即使在D/D更大的时候,如果你能制定出一个截止策略的话,你还是可以的。例如,如果我们检查的是距样本5的网格点,并且该网格点已标记为距前一个样本1的距离,则不需要检查“超出”该网格点的所有网格点,因为前一个样本保证比我们正在处理的当前样本更近。你所要做的就是(我认为这并不容易,但应该是可行的)定义“超越”的含义,并找出如何在网格中迭代,以避免为“超越”网格点的区域做任何工作。

Amber 15 年前

看一看 octrees . 它们是一种数据结构,通常用于有效地划分三维空间,从而提高在空间上相互靠近的对象的查找效率。

Keith Randall 15 年前

你可以建造一个 nearest neighbor search structure (维基百科)在你的采样点,然后要求它为你的每个网格点。维基百科页面上提到了很多算法。也许八叉树、kd树或r树是合适的。

High Performance Mark 15 年前

一种可能适合或不适合您的应用程序的方法是,重新定义您的思想,并将每个网格“点”定义为将空间划分为单元的立方体的中心。然后,您有一个这样的单元的三维数组,并将这些点存储在单元中——选择最合适的数据结构。用你自己的话, 把分数放进桶里 首先。

我想您可能正在运行某种大规模的模拟,我建议的方法在此类应用程序中并不常见。在每一个时间步骤(如果我猜对了的话)中,您必须重新计算从单元格到最近点的距离,并将点从单元格移动到单元格。这很容易平行。

编辑:搜索粒子和 粒子粒子粒子网格 可能会为你提出一些想法。

denis 15 年前

关于基思·兰德尔方法的注释, 围绕起点展开壳或立方体:
可以按不同的顺序展开。

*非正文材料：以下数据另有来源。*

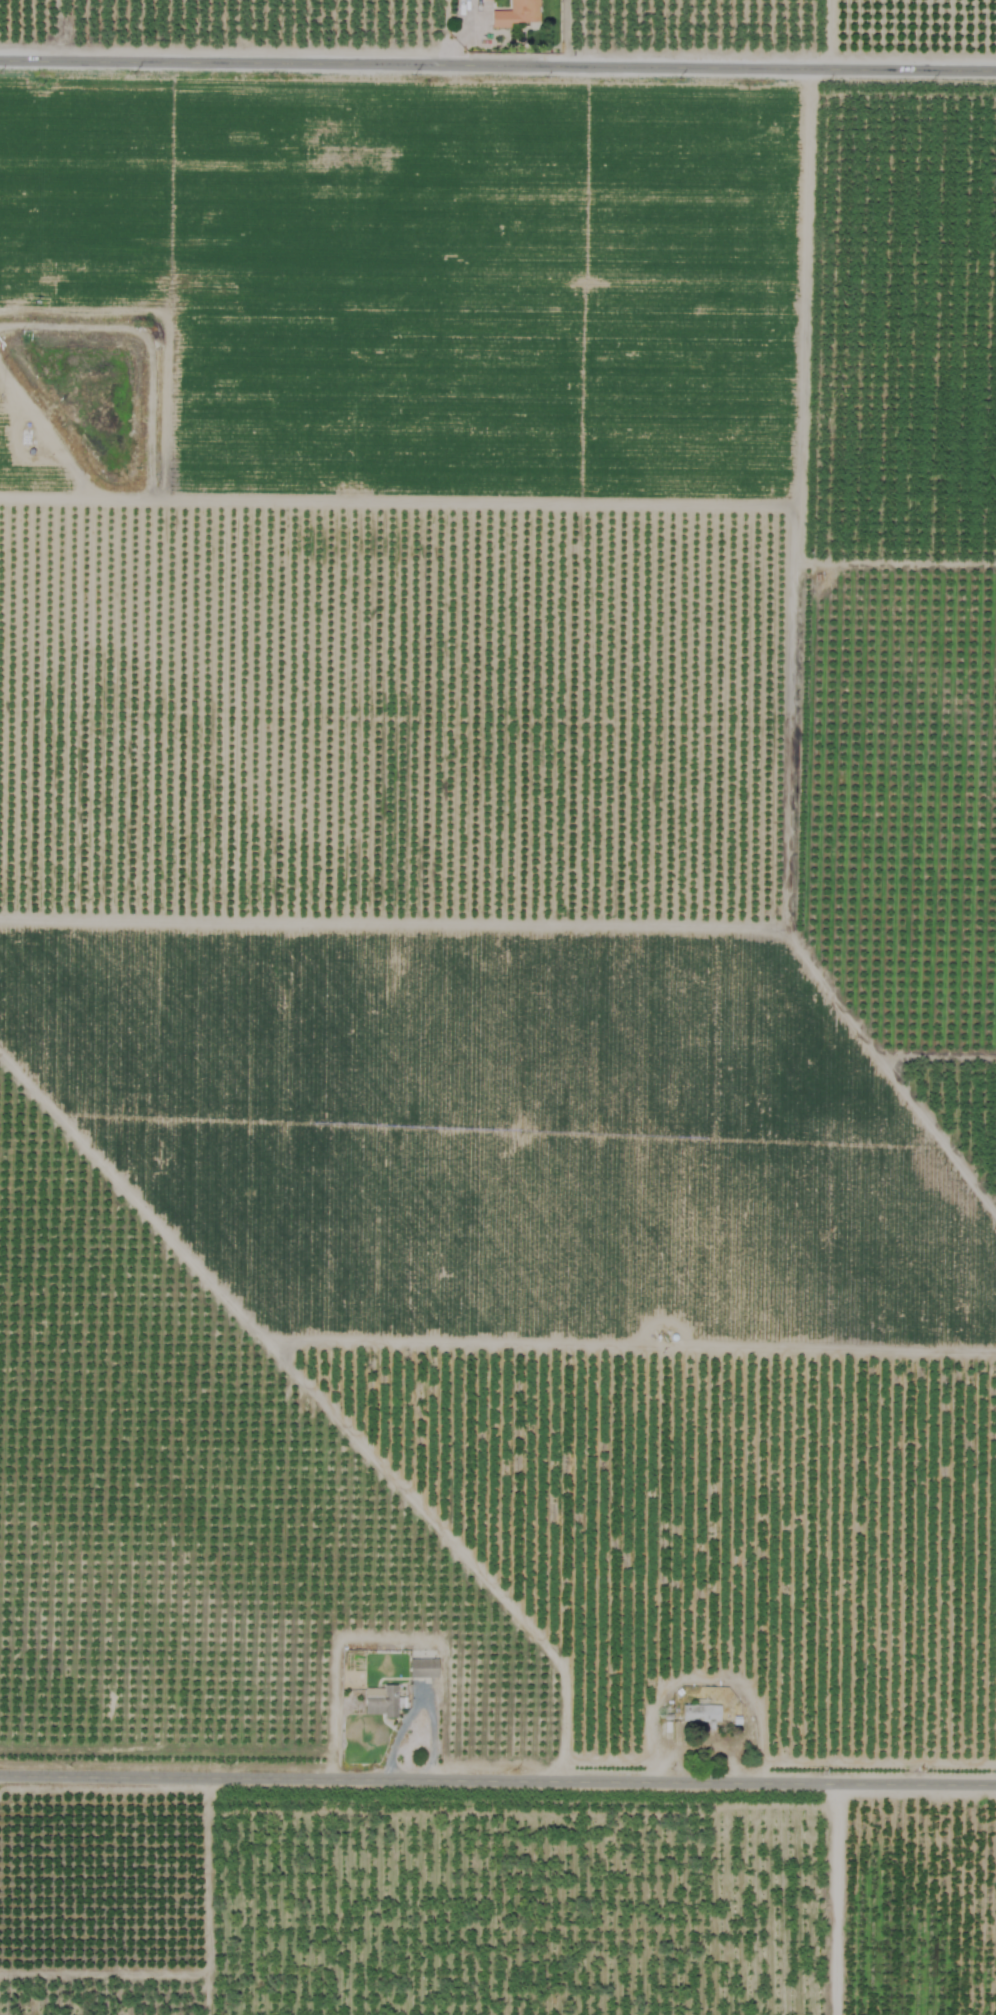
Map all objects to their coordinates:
building: (515, 13)
road: (498, 62)
crop: (498, 1007)
building: (422, 1668)
building: (380, 1700)
building: (700, 1712)
road: (498, 1775)
road: (835, 1896)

下面是一些Python风格的伪代码:

S = set of 1m startpoints
near = grid 500x500x500 -> nearest s in S
    initially s for s in S, else 0
for r in 1 .. D:
    for s in S:
        nnew = 0 
        for p in shell of radius r around s:
            if near[p] == 0:
                near[p] = s
                nnew += 1
        if nnew == 0:
            remove s from S  # bonk, stop expanding from s

“从S开始停止膨胀”在1d中很好(bonk-left,bonk-right); 但是二维/三维壳是不规则的。
一次完成整个立方块会更容易/更快:

near = grid 500x500x500 -> { dist, nearest s in S }
    initially { 0, s } for s in self, else { infinity, 0 }
for s in S:
    for p in approximatecube of radius D around s:
        if |p - s| < near[p].dist:  # is s nearer ?
            near[p] = { |p - s|, s }

这里的“近似值”可能是一个完整的dxdxd立方体, 或者你可以像(这里是2d)一样去掉角落。

另外, 根据埃里克的数据,平均有500^3/1米~2^7~5^3个空瓶。每个采样点。所以我一开始以为5x5x5个立方体在1米的采样点附近将覆盖整个网格的大部分。不是这样,~1/e的网格点是空的——泊松分布。